Furthermore, eye care insurers who own and operate optical centers are now competing with their own participating providers. These optical centers have huge unfair competitive advantages over the VBP’s credentialed providers because they have the names of all of their subscribers, and therefore can direct market to them to promote their optical centers over other eye care providers in or out of the network.

This all makes competition among providers, optical laboratories, many of which are small businesses located in our communities, and optical centers very skewed in favor of those employed by, owned and operated by eye care insurers and jeopardizes patient access.

My legislation attempts to restore a “level playing field” in the eye care industry, and ensure both patient freedom of choice when selecting a provider and providers’ freedom of choice to choose materials, fabrication and source of products and a uniform provider contract to allow a fair and equitable provider reimbursement.

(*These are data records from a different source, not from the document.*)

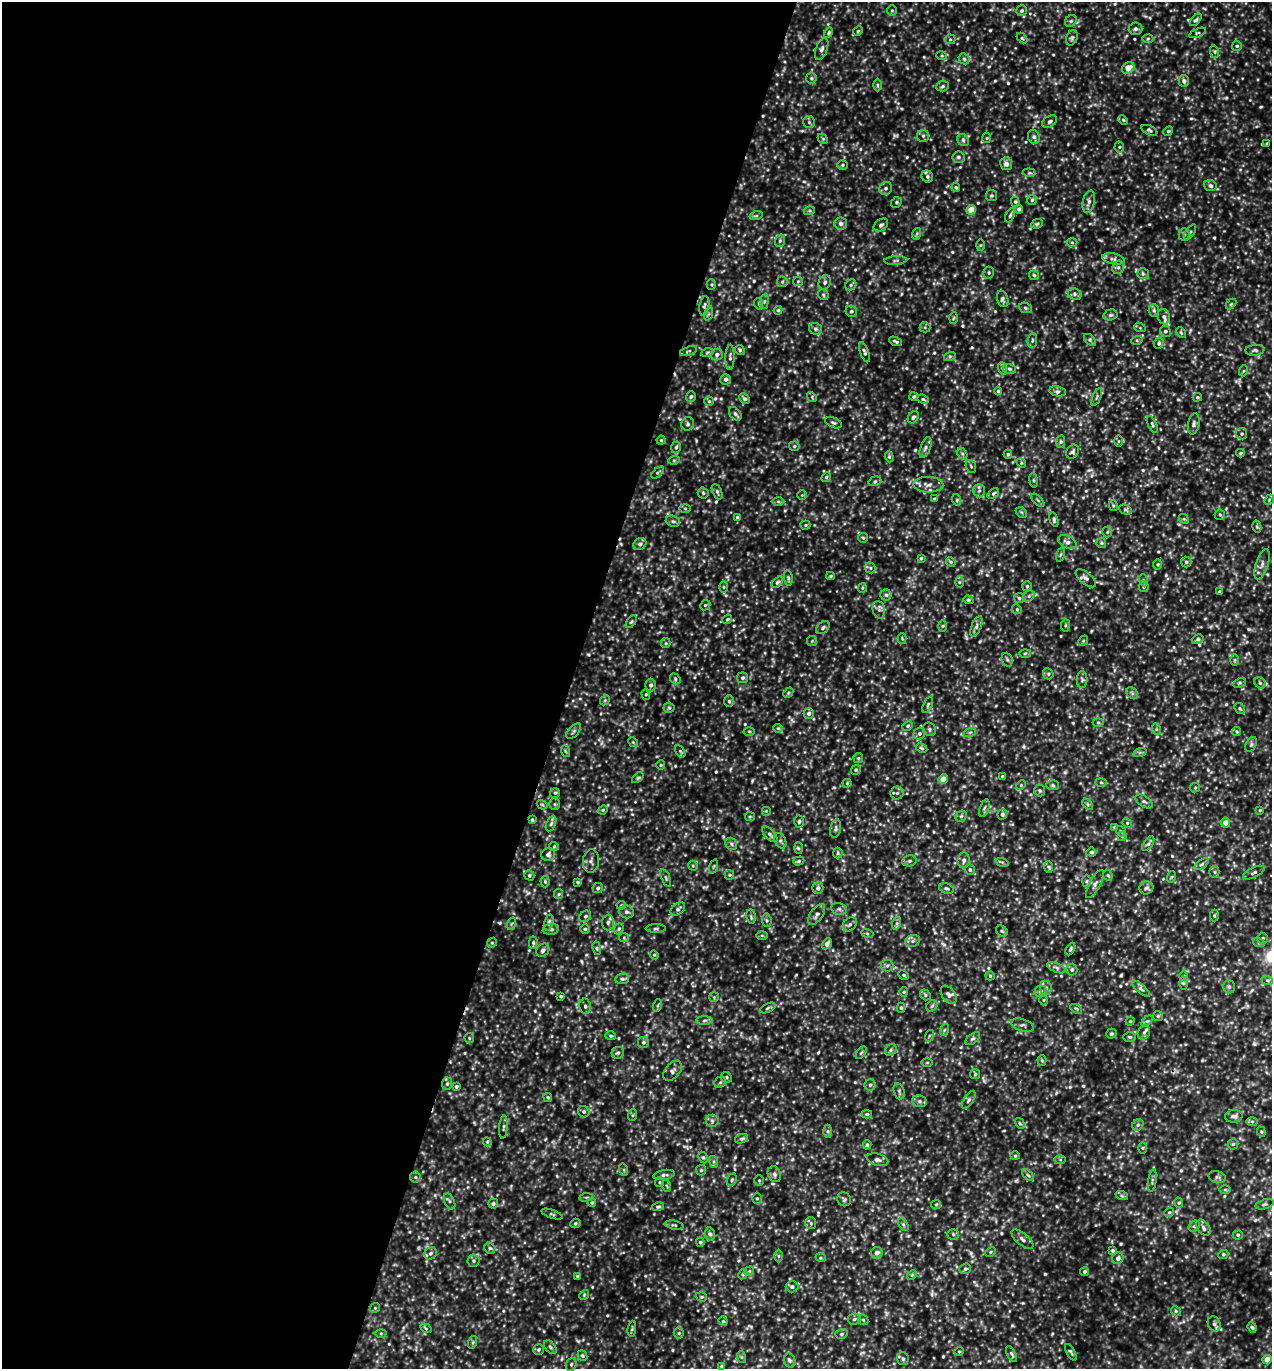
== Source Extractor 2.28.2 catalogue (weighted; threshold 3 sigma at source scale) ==
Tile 5 of 4 x 4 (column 1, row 2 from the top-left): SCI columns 295-1564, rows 2762-4128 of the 5510 x 5499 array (HDU 1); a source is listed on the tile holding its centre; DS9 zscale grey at full resolution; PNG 1274 x 1371 px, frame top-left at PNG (2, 2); each listed source drawn as its Kron ellipse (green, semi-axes under 4 px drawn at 4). Shown black and unused: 45% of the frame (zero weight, under 3 of 5 exposures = <1% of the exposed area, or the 3 px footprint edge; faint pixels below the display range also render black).
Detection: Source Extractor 2.28.2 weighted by HDU 2 'WHT'; one run over the whole footprint, this tile lists its part. Background 0.362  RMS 0.072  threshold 0.325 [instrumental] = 3 sigma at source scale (4.5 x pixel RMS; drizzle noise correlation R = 1.50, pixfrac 1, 0.05/0.05 arcsec/px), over >= 5 px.
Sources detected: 711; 5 too faint to see at this stretch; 1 cosmic-ray / hot-pixel residue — neither listed nor drawn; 7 inside a brighter listed object's ellipse — not listed separately; of the other 698, all 500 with FLUX_AUTO >= 8.05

The bill I am introducing will be similar to SB 978 of last session but changes made in the Senate Banking & Insurance Committee will be incorporated. Specifically, the legislation will:
  • Prohibit vision benefit plans in their provider contracts, from setting fees for non-covered vision services.
  • Require vision benefit plans to provide uniformity among providers in reimbursements for covered and non-covered services.
  • Prohibit vision benefit plans from limiting the eye care provider's choice of sources and suppliers of services or materials or the use of optical laboratories.
  • Stipulate that any changes in reimbursement rates must be agreed upon in writing by the eye care provider.
  • Prohibit insurance plans from requiring an eye care provider to participate in any other of the insurer's plans.
  • Prohibit insurance plans or programs from direct marketing their own eye care services to enrollees.
  • Make it an unfair method of competition and unfair deceptive act or practice under the Unfair Insurance Practices Act (Act 205 of 1974) if an insurer or a vision care plan violates the bill’s provisions with frequency sufficient to constitute a general business practice.
Co-sponsors of SB 978 were Senators Scarnati, Folmer, Rafferty, Gordner, Vogel, Boscola, McGarrigle, Yudichak, Brooks, Hutchinson, Sabatina, Stefano, White, Schwank, Leach, McIlhinney, and Corman.